La montagne forme une sorte de huis-clos où le silence et la neige sont étouffants. L'action est menée de telle manière que l'auteur sait jouer sur les mots pour nous faire douter de tout ce qu'il se passe au fil de l'histoire pour nous inviter à la relire une fois la réponse donnée pour tout relire avec un autre regard. Le genre de style que j'apprécie tout particulièrement.

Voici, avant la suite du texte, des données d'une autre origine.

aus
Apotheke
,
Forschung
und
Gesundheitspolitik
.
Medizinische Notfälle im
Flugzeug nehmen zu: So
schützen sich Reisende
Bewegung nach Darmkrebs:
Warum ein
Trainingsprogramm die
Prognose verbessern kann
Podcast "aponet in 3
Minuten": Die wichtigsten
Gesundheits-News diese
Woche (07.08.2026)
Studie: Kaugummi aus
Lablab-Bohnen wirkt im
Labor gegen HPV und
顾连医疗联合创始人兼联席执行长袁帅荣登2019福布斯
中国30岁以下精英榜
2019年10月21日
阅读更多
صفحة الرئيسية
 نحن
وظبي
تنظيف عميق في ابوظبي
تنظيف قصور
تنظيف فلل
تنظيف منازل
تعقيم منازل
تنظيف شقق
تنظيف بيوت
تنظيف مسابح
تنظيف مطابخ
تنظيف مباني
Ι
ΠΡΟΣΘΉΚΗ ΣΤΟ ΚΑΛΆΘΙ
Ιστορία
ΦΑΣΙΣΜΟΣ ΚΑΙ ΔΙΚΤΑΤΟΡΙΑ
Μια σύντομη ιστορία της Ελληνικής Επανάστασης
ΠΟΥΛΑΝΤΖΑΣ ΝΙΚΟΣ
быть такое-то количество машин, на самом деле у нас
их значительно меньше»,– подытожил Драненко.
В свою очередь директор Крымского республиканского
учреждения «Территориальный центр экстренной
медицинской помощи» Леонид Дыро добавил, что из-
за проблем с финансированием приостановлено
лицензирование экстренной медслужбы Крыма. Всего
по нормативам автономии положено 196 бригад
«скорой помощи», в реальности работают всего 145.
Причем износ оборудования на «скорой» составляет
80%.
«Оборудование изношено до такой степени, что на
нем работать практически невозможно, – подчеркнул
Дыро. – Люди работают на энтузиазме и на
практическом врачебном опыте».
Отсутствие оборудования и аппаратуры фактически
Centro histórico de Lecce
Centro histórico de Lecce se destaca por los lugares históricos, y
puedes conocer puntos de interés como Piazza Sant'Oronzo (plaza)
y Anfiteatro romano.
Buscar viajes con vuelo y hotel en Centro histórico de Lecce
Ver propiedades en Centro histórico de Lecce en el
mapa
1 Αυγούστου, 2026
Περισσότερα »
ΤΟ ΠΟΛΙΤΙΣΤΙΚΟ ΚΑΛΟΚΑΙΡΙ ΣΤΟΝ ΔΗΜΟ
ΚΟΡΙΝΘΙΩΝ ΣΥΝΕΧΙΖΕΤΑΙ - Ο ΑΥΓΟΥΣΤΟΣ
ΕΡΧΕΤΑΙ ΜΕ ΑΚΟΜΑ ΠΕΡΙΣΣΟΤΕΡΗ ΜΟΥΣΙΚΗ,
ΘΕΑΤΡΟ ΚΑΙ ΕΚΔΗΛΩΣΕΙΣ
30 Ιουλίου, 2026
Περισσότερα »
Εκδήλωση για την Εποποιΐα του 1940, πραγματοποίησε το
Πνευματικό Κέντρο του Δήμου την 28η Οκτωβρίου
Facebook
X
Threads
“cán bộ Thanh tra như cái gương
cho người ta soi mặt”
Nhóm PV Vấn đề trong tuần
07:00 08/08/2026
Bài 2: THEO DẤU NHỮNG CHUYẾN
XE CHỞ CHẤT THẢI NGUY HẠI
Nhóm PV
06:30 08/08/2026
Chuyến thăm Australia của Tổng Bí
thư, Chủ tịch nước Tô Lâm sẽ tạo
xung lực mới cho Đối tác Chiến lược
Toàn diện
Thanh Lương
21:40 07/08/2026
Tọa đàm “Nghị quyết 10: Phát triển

L'auteur aime ses montagnes et l'histoire de sa région. Autant dire que cela se ressent tout au long du roman et si le lecteur ne connaît pas les Pyrénées avant, il n'aura qu'envie de les découvrir après. S'il les connais, il aimera se projeter dans le passé pour imaginer la vie de terroir dans un univers bien différent de celui qui fait son quotidien. Les locaux apprécieront ce petit voyage dans le temps.


En conclusion...

Voici un roman dans lequel je me suis totalement laissée embarquée, un roman qui a su me toucher par son style poétique et qui a su me faire douter au fil d'une enquête certes prévisible mais tout de même digne de ce nom. Voici un polar régional différent de tout ce que l'on connaît et qui m'a fait connaître autrement une région que j'aime déjà beaucoup.
Je serai ravie de lire d'autres romans de l'auteur dès que j'en aurai l'occasion.